In 1956, she created the role of Eliza Doolittle in Alan Jay Lerner and Frederick Loewe’s Broadway musical My Fair Lady, which became an instant classic. In 1961, Julie originated the role of Queen Guinevere in Lerner and Loewe’s musical Camelot.

In 1964, Ms. Andrews was called to Hollywood to play the title role of the magical nanny in Mary Poppins, which earned her an Academy Award. 

In the same year, Andrews starred opposite James Garner in The Americanisation of Emily (1964), for which she was nominated for the BAFTA Award for Best Actress in a Leading Role. A comedy-drama war film set in London during World War II, Andrews has described it as her favourite film, a sentiment shared by her co-star Garner.

The following year she portrayed Maria von Trapp in the iconic film The Sound of Music.

In 1966, Andrews starred in Hawaii, the second highest-grossing film of its year. Also, in 1966, she starred opposite Paul Newman in Torn Curtain, which was directed by Alfred Hitchcock. The following year, she played the title character in Thoroughly Modern Millie (1967), for which she received a Golden Globe nomination. At the time, Thoroughly Modern Millie and Torn Curtain were the biggest and second biggest hits in Universal Pictures history, respectively.

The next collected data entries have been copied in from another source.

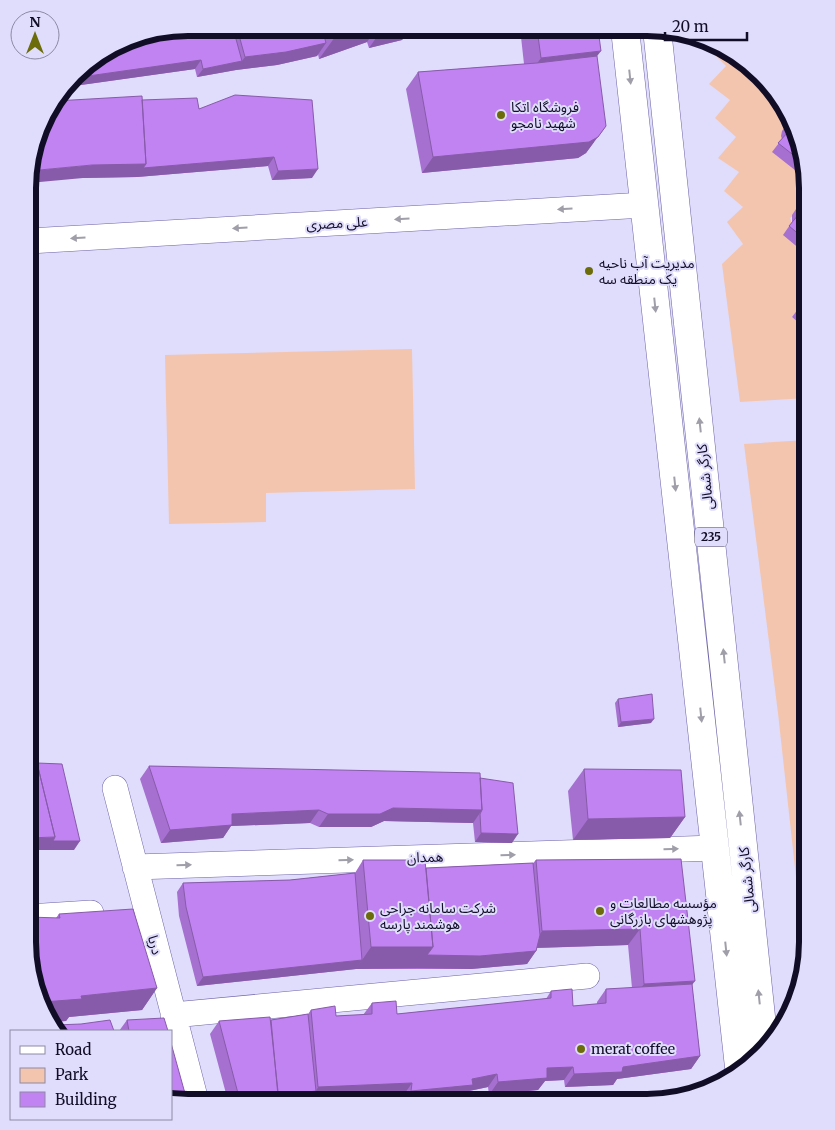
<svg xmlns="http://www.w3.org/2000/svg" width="835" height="1130" viewBox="0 0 835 1130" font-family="Merriweather,'Noto Sans Arabic',serif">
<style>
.green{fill:#f3c5ae}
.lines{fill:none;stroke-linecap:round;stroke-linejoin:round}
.minor-casing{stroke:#6d63a7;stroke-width:26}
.primary-casing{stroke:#6d63a7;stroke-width:29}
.minor{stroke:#fff;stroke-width:25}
.primary{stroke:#fff;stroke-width:28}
.wall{fill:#a670d0}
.shaded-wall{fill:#875ba9}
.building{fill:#c182f2;stroke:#875ba9}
.oneway{fill:#a09ea9}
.poi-dot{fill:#6d6c0b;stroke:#dfddfb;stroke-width:2}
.labels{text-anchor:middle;stroke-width:4;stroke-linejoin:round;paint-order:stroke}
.shield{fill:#dfddfb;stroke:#504b67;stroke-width:1}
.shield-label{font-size:12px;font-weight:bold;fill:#120d27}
.poi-label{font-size:14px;fill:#120d27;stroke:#dfddfb;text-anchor:start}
.street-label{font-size:14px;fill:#120d27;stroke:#dfddfb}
.rim{fill:none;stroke:#120d27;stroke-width:6}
</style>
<rect width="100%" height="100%" fill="#dfddfb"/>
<path class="green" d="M708,44l28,11 55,62 16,71v18l-17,12 17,37v38l-7,6 1,7 -9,11 15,13v68l-67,4 -18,-138 21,-20 -16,-22 16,-15 -19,-16 15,-19 -21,-14 18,-21 -21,-19 15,-18 -21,-16 17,-18 -18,-18z
M412,349l3,140 -149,4v29l-97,2 -4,-169z
M807,440v512l-2,7 -27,-246 -34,-269z"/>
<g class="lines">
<defs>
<path id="minor" d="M29,241l615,-36
M115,788l81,313
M135,867l580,-19
M28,917l63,-4
M173,1015l414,-39"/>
<path id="primary" d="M625,29l114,1038
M657,29l107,1016"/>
</defs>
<use href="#minor" class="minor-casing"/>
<use href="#primary" class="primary-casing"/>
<use href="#minor" class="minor"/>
<use href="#primary" class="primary"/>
</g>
<path class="wall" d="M189,28h222l-9,12 -33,8 -2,-6 -48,17 -1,-5 -1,2 -40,9 -41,5 -39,7 -2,-8 -122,17z
M520,28l78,1 -4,113 -8,11 -8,5 -156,15 -16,-84 12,-17 106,-8z
M142,100l57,9 113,69 -40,2 -4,-14 -131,11 -54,1z
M789,122h3l13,56 -33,-26 10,-13 -1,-3 1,-5z
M807,204v51l-24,-20 9,-13v-7l6,-9z
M807,288v42l-15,-13 9,-12 -1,-6z
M618,699l33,24 -33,4 -3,-24z
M149,766l331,12 32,65 -37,-1 -2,-19 -89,-2 -13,6h-52l-9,-4 -79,3 -8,12 -62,5 -21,-64z
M584,769l101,48 -15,21 -97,2 -5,-49z
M681,859l11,125 8,72 -9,13 -74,10 -4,6 -48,2 -1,-7 -19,1 -7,9 -49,5 -1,-8 -19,4 -5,7 -39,4h-23l1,-6 -94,4 -11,2 -70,-1 -18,-67 9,-13 52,-1 37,-6 3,-4 25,6 27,-1 9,-12 25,11 149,-15 5,-8 22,15 24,-2v-2l9,-13 26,-1 -4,-43 -91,3 -1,3 -9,13 -56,5h-115l-159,17 -18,-70 -2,-24 6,-9 107,-3 65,-7 8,-13 63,8 107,-5 3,-3z
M59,914l98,74 -15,22 -73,7 -3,4 -14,1 -8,-9 -16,-71 28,-24z
M127,1020l41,11h-49z"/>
<path class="shaded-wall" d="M361,28h16l-10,14 -48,17 16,-22z
M383,28h28l-9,12 -33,8z
M326,43l-9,13 -40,9 -41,5 -39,7 6,-8 39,-8 3,-4z
M601,51l-16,21 -60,8 16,-22z
M201,60l-6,9 -128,18 7,-9z
M606,126l-20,27 -8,5 -156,15 11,-16z
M274,157l-6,9 -131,11 -54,1 -54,5v-12l63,-6z
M318,169l-6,9 -40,2 6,-9z
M654,719l-3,4 -33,4 3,-5z
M393,808l89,2 -9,13 -89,-2 -13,6h-52l9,-13z
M319,810l-9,13 -79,3 -8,12 -62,5 9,-13 62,-16z
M685,817l-15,21 -97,2 15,-21z
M481,833l37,1 -6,9 -37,-1z
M55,837l25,4 -6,9h-46v-12z
M640,929l-12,16 -97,3 11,-17z
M371,947h62l-15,21 -62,1z
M536,951l-9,13 -56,5 -53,-1 9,-13z
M362,960l-6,9 -159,17 6,-9z
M695,981l-12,16 -51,3 12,-16z
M157,988l-15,22 -73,7 -3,4 -14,1 -8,-9 -2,-10 1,-1 38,-6z
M700,1056l-9,13 -74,10 -4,6 -48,2 9,-13z
M573,1067l-9,13 -19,1 -7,9 -49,5 9,-13 49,-14z
M497,1074l-9,13 -19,4 -5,7 -39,4h-21l7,-11z
M412,1083l-9,13 -94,4 -11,2 -26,-1 3,-5 41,-5 2,-4z
M186,1097l-3,4h-12v-1z"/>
<path class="building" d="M189,28h44l9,33 -39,8 -2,-9 -127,18 9,-11 54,-31z
M237,28h85l4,15 -40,9 -41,5z
M332,28h29l-26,9z
M537,29h61l3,22 -60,7z
M597,56l9,70 -8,11 -9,5 -156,15 -15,-85 119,-9z
M235,95l77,5 6,69 -40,2 -4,-14 -131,11 3,-4 -4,-64 55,-2 2,11z
M142,96l4,68 -54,1 -63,6v-4l20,-59 6,-7z
M789,122h3l9,39 -23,-18 11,-12 -2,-4z
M807,204v37l-18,-15 10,-12 -1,-8z
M807,298v18l-9,-8z
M652,694l2,25 -33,3 -3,-23z
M28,759h8l19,78 -27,1z
M37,763l25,1 18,77h-27l2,-4z
M149,766l331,7 2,37 -89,-2 -13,6h-52l-9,-4 -87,4v11l-62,5z
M584,769l97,1 4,47 -97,2z
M480,778l33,5 5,51 -37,-1 -1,-19 2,-4z
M681,859l14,122 -51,3 -4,-55 -98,2 -6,-71z
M363,860h62l8,87h-62z
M533,863l7,72 -4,16 -56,5 -53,-1 6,-8 -7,-79z
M355,873l7,87 -159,17 -17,-70 -3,-24 107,-3z
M133,909l24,79 -76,8 1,3 -39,3 -15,-60v-25l32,1 -1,-4z
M692,984l8,72 -77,11 -1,5 -48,2 -1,-7 -26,1v10l-49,4 -1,-8 -25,5 1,6 -62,6 1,-8 -94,4 -7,-77 24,-4 1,10 36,-2v-11l24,-2 1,13 154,-16v-7l21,-2 1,17 33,-3v-14z
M308,1014l8,77 -38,5 -7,-76z
M270,1017l9,84h-39l-21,-80z
M164,1018l4,13h-39l-2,-11z
M110,1020l4,11h-54l-5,-6 26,-1z
M171,1043l15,54 -15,3z"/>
<defs><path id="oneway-solid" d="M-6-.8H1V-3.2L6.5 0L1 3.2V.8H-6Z" transform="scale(1.25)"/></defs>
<g class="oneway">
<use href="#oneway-solid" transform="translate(630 77) rotate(84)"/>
<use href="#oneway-solid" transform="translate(565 209) rotate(177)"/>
<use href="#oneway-solid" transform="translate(402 219) rotate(177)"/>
<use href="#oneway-solid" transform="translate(240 228) rotate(177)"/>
<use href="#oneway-solid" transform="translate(78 238) rotate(177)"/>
<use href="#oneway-solid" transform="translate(655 305) rotate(84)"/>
<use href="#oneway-solid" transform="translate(700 425) rotate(-96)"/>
<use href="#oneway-solid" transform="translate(675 484) rotate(84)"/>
<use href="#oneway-solid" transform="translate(724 656) rotate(-96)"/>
<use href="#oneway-solid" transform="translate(701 715) rotate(84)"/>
<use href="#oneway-solid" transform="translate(740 818) rotate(-96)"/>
<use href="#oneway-solid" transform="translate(671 849) rotate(-2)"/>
<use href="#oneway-solid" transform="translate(508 855) rotate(-2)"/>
<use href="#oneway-solid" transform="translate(346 860) rotate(-2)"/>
<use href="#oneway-solid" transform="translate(184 865) rotate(-2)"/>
<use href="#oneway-solid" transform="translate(726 949) rotate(84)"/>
<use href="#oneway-solid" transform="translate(759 997) rotate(-96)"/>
</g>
<g class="poi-dot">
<circle cx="501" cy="115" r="5"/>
<circle cx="589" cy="271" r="5"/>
<circle cx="600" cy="911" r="5"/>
<circle cx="370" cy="916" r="5"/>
<circle cx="581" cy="1049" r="5"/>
</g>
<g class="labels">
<rect class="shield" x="695" y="527.5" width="32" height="19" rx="4"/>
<g class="shield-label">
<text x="711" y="541">235</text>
</g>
<g class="poi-label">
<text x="511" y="112">فروشگاه اتکا<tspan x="511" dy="16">شهید نامجو</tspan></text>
<text x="599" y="268">مدیریت آب ناحیه<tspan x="599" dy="16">یک منطقه سه</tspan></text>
<text x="610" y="908">مؤسسه مطالعات و<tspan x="610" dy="16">پژوهشهای بازرگانی</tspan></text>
<text x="380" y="913">شرکت سامانه جراحی<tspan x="380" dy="16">هوشمند پارسه</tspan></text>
<text x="591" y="1054">merat coffee</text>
</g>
<g class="street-label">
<text transform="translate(337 223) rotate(-3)" y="5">علی مصری</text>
<text transform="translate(705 477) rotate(-96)" y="5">کارگر شمالی</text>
<text transform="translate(425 857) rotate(-2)" y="5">همدان</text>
<text transform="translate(747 880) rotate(-96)" y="5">کارگر شمالی</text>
<text transform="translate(155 945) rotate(75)" y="5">دریا</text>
</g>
</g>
<path d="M0 0H835V1130H0ZM188 36H647A152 152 0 0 1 799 188V942A152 152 0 0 1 647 1094H188A152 152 0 0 1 36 942V188A152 152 0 0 1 188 36Z" fill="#dfddfb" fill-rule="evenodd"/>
<path class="rim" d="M188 36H647A152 152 0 0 1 799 188V942A152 152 0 0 1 647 1094H188A152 152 0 0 1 36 942V188A152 152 0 0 1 188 36Z"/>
<rect x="10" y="1030" width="162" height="90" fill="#dfddfb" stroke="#8d8aa6"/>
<rect x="20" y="1046" width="25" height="8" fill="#ffffff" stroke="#8d8aa6"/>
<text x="55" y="1055" font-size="15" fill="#120d27">Road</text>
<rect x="20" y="1068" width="25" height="15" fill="#f3c5ae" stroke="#8d8aa6"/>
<text x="55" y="1080" font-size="15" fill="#120d27">Park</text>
<rect x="20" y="1092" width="25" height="15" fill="#c182f2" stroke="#8d8aa6"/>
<text x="55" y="1105" font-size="15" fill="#120d27">Building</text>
<g transform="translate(35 35)"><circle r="24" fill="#dfddfb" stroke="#8d8aa6"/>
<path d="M0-4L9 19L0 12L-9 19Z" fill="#6d6c0b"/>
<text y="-8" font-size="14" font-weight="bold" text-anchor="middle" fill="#120d27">N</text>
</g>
<path d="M665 32v8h82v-8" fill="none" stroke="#120d27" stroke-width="2.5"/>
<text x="672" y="32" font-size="15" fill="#120d27" stroke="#dfddfb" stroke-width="4" paint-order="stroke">20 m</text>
</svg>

Andrews has been honoured for her work in television, beginning with her 1957 performance in the title role of Rodgers and Hammerstein’s musical Cinderella, and many years later starring in her own musical variety series, The Julie Andrews Hour. 

In addition, there were numerous television specials including three with her ‘chum’ Carol Burnett and another with John Denver and Placido Domingo entitled The Sounds of Christmas. Movies made for television include One Special Night with James Garner, Eloise At The Plaza, and Eloise at Christmastime.